Texte fourni.
---

Une nouvelle vidéo choc dénonce la maltraitance de veaux de boucherie dans le Finistère

L'association L214 a filmé, dans le Finistère, un centre de tri des veaux, avant engraissement ou abattage / © Capture d'écran
L'association L214 a filmé, dans le Finistère, un centre de tri des veaux, avant engraissement ou abattage / © Capture d'écran

L'association L214 diffuse depuis ce mardi matin une nouvelle vidéo pointant, cette fois, les conditions de vie des veaux nés dans les élevages de vaches laitières. Filmés à leur insu, les trois exploitations et le centre d’allotement, où les bêtes sont triées, sont situés dans le Finistère. 

Par Myriam Thiébaut


Les agriculteurs de la FDSEA manifestaient la veille encore contre "l'agri-bashing", à Langouët, en Ille-et-Vilaine. Le lendemain matin, ces sont des élevages du Finistère qui sont montrés du doigt par une nouvelle vidéo de l'association de défense des animaux L214.

Avec ces images, les militants de la cause animale s'attaquent cette fois à la filière d’engraissement des veaux laitiers, également appelés « veaux de boucherie ». Des veaux nés de vaches laitières et séparés de leur mère à la naissance, contrairement aux veaux de races à viande « élevés sous la mère » (allaités par leur mère) et les productions labellisées (Label rouge, veaux fermiers, veaux de certains élevages bio.)
 

Un ancien acheteur de veaux aurait alerté l'association


L'association de défense des animaux domestiques désigne nommément, dans le Finistère, le centre d'allottement où les veaux collectés chez les éleveurs laitiers sont triés avant d'être envoyés à l'engraissement dans des élevages spécialisés en veaux de boucherie. L'une des fermes d'engraissement compterait plus de 1000 veaux. Le centre de tri et les trois élevages filmés sont situés dans le secteur de Landivisiau et de Carhaix.

---

Consignes.
a) D'après l'article sur les veaux de boucherie, dans quel secteur se trouvent le centre de tri et les trois élevages filmés ?
b) Reproduisez, s'il vous plaît, le passage de l'article sur les veaux de boucherie qui commence par les mots contenant « Les agriculteurs de » et se termine par « certains élevages bio.) ».

(Exercices d'interprétation de graphiques)
---

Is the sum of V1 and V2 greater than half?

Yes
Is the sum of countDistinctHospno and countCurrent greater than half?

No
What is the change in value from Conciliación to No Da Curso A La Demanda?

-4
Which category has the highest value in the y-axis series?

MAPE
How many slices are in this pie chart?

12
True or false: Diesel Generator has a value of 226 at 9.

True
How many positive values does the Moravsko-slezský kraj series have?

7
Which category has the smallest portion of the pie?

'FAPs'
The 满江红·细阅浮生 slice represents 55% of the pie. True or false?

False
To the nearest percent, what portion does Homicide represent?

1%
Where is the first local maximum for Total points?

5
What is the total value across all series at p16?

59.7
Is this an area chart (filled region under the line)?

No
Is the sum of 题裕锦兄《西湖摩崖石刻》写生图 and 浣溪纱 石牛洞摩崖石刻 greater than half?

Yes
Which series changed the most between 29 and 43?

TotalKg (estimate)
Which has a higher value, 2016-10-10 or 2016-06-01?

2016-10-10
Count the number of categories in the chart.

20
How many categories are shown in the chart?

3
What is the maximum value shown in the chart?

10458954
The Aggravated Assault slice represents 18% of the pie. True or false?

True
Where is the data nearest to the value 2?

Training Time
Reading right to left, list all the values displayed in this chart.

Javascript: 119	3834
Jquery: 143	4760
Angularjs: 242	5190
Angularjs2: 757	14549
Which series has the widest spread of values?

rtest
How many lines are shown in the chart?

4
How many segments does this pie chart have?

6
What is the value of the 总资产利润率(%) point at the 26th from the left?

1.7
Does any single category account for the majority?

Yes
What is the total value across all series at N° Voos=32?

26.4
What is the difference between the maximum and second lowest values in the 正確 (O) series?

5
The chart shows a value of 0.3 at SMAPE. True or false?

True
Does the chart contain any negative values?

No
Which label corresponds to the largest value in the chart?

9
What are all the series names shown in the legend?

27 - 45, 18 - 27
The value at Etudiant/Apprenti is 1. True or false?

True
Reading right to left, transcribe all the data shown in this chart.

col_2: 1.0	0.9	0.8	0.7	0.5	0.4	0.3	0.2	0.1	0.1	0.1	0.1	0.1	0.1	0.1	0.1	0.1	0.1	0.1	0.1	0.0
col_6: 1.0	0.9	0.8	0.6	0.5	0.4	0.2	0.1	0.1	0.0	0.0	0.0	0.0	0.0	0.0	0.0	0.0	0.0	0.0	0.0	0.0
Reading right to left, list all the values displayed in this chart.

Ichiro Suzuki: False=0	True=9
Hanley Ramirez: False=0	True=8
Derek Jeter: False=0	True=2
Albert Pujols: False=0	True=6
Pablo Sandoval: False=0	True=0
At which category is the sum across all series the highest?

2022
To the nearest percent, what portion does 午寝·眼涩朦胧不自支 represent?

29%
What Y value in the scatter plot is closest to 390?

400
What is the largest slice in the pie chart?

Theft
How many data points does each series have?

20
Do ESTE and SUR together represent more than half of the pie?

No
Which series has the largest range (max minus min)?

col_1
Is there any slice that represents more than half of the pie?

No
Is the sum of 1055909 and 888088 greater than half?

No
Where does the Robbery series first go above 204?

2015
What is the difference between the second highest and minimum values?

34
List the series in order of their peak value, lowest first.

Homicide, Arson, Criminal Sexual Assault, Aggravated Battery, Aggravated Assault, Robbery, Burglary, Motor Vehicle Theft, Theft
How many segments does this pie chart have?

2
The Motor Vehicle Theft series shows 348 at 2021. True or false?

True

---

Réponses.
a) Dans le secteur de Landivisiau et de Carhaix.

b)
Les agriculteurs de la FDSEA manifestaient la veille encore contre "l'agri-bashing", à Langouët, en Ille-et-Vilaine. Le lendemain matin, ces sont des élevages du Finistère qui sont montrés du doigt par une nouvelle vidéo de l'association de défense des animaux L214.

Avec ces images, les militants de la cause animale s'attaquent cette fois à la filière d’engraissement des veaux laitiers, également appelés « veaux de boucherie ». Des veaux nés de vaches laitières et séparés de leur mère à la naissance, contrairement aux veaux de races à viande « élevés sous la mère » (allaités par leur mère) et les productions labellisées (Label rouge, veaux fermiers, veaux de certains élevages bio.)